- What you have to do:
Rewrite the lines below with "top-left corner" changed to "upper-left corner" and everything else left as it is. Leave the pictures out of your answer.

- Raw data:
Start of Block

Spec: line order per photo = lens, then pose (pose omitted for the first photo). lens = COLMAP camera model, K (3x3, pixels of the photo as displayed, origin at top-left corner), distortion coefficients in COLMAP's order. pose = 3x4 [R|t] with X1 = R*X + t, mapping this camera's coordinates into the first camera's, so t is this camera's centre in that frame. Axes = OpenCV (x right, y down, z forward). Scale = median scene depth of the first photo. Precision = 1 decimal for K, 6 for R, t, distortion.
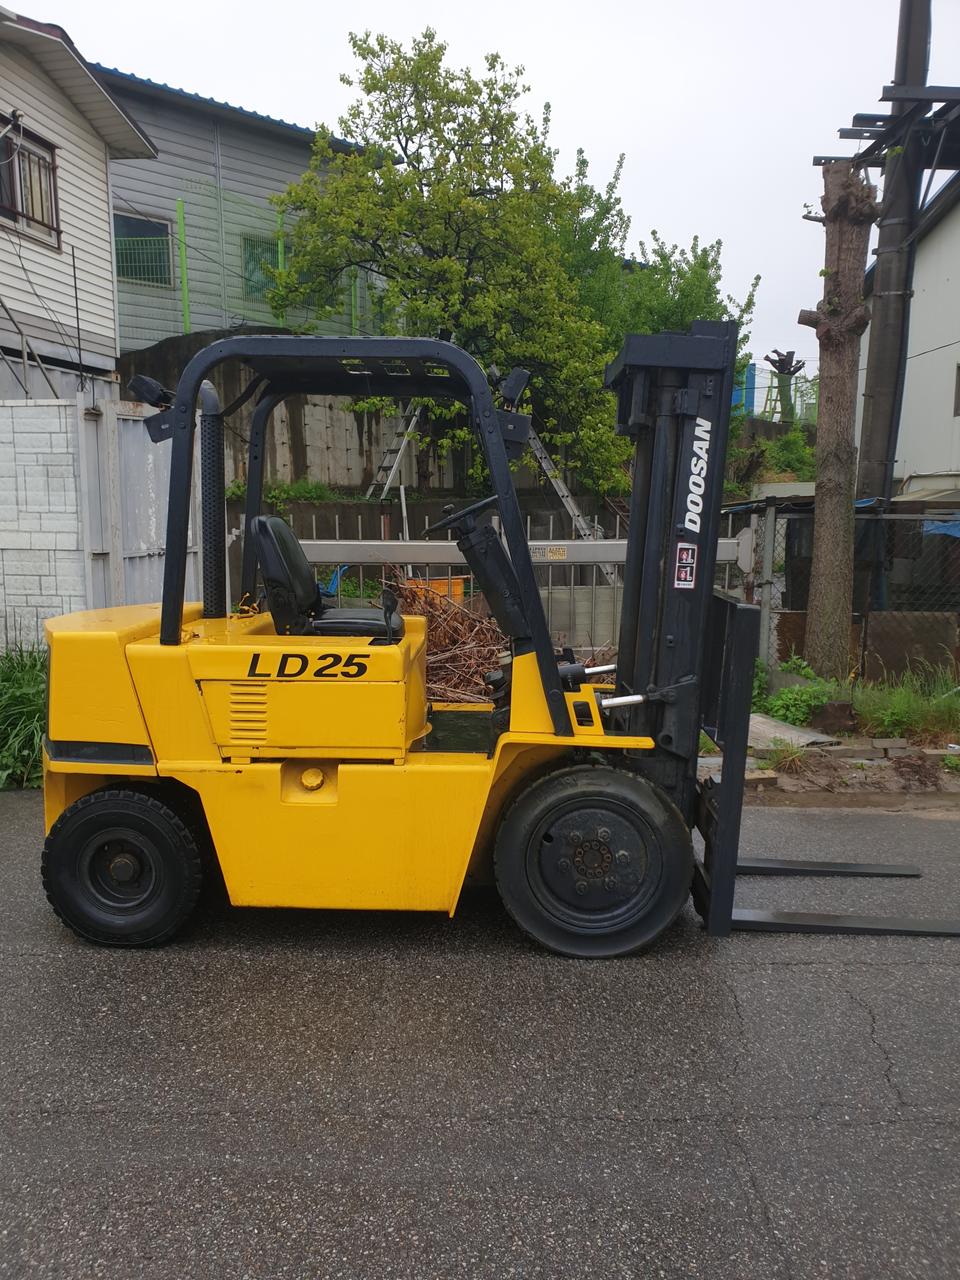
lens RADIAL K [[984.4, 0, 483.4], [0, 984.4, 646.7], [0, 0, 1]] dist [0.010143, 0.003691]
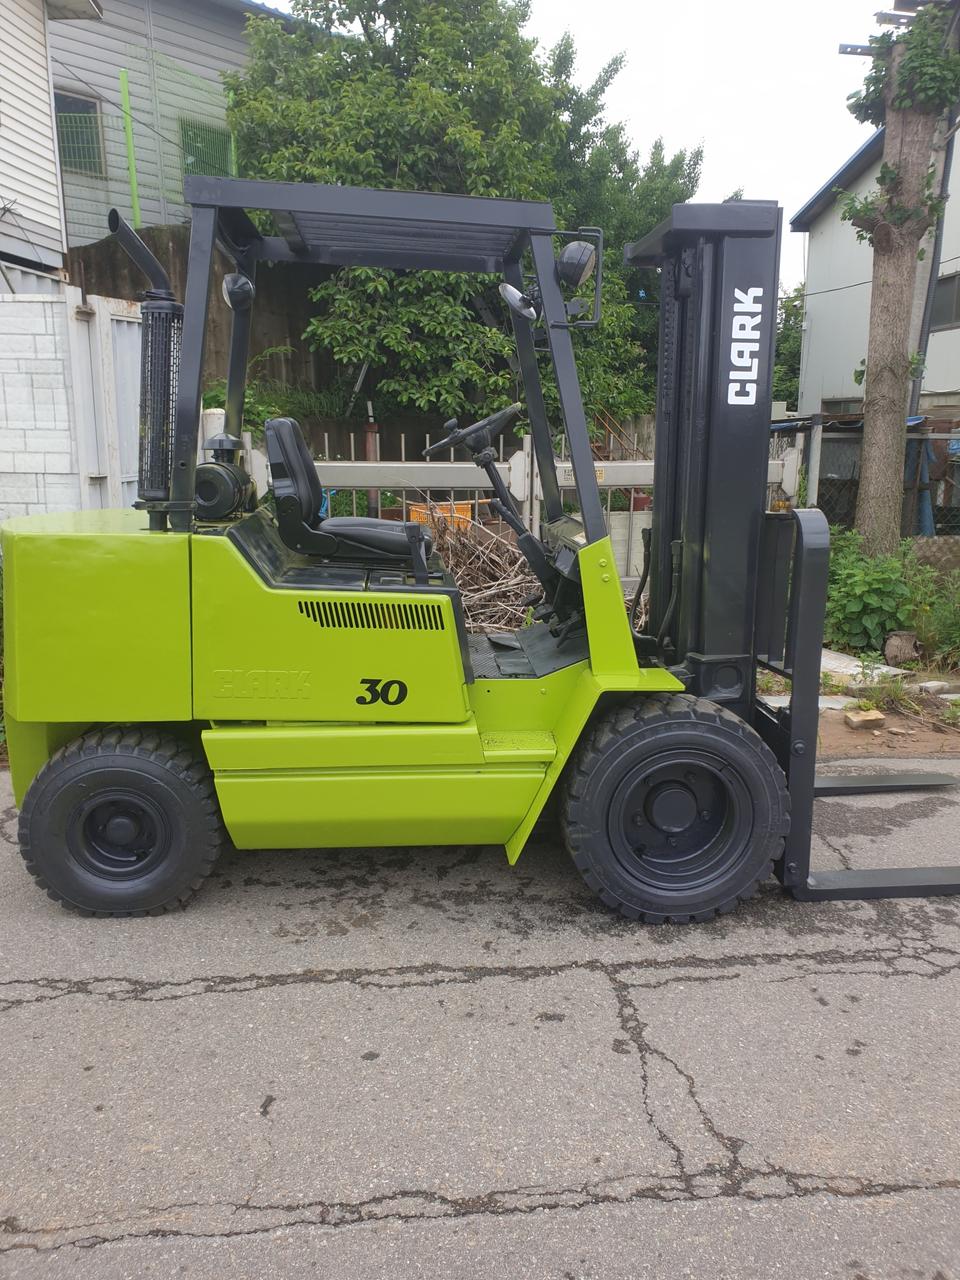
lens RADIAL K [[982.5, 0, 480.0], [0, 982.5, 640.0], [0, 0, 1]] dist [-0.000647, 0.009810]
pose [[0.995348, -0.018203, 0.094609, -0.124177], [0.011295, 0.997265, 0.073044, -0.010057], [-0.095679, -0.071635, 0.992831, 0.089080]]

End of Block

- Finished task:
Spec: line order per photo = lens, then pose (pose omitted for the first photo). lens = COLMAP camera model, K (3x3, pixels of the photo as displayed, origin at upper-left corner), distortion coefficients in COLMAP's order. pose = 3x4 [R|t] with X1 = R*X + t, mapping this camera's coordinates into the first camera's, so t is this camera's centre in that frame. Axes = OpenCV (x right, y down, z forward). Scale = median scene depth of the first photo. Precision = 1 decimal for K, 6 for R, t, distortion.
lens RADIAL K [[984.4, 0, 483.4], [0, 984.4, 646.7], [0, 0, 1]] dist [0.010143, 0.003691]
lens RADIAL K [[982.5, 0, 480.0], [0, 982.5, 640.0], [0, 0, 1]] dist [-0.000647, 0.009810]
pose [[0.995348, -0.018203, 0.094609, -0.124177], [0.011295, 0.997265, 0.073044, -0.010057], [-0.095679, -0.071635, 0.992831, 0.089080]]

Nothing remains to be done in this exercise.